According to Mr. Wole Adegbola, the principal Ecowas, the approach was adopted as a result of its interesting and effective way of having a direct impact on the participants. One of the invited youth mentor, Francis Anyaegbu while expressing his support for the strategy said “The importance of Youth-to-Youth mentorship is that youth connect better to each other, that is why peer-to-peer education remain one of the most effective HIV preventive method.” Francis considers himself an active youth mentor who is consciously and consistently challenged by his peers which inspires him to aim high. “The major challenge I have with that older generation is that they don’t tell you the truth, they are very theoretical. Youth-to-youth mentorship is very sincere and practical.
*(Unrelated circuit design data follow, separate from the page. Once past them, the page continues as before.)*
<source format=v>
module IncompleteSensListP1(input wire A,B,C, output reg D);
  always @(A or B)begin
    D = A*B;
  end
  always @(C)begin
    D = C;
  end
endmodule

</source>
After all we learn better by stories told and shared and youth are the people who can do that and influence their peers.” He added.
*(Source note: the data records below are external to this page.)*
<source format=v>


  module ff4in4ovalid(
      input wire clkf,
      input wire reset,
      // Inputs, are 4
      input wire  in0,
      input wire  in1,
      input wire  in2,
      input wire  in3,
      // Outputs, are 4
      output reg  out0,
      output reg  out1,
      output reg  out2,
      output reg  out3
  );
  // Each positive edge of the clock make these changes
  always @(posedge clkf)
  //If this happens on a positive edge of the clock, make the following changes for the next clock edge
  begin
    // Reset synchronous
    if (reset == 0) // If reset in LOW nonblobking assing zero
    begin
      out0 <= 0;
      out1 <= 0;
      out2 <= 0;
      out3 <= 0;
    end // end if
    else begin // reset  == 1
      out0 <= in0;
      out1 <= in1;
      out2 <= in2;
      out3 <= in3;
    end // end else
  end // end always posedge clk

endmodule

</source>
The positive effect of youth mentorship includes the enhancement of the potentials of protégés who benefit from learning first-hand the success recipe from their successful peers. Meanwhile Stephen Oguntoyinbo, another youth mentor advocates for a forum where business entrepreneurs like Wale Adenuga will have the privilege of mentoring an average Nigerian youth entrepreneur who aspires to set up a Telecommunication company in future. “A lot of young people out there have business entrepreneurial spirit in them and mentoring is one of the tools that can help them attain greater height.” However, he points out that one of the reasons why mentorship programs fail in this part of the world is because of our culture do not allow young people to freely relate and share ideas with adults “There is this egocentric spirit that creates gap between the two generations”.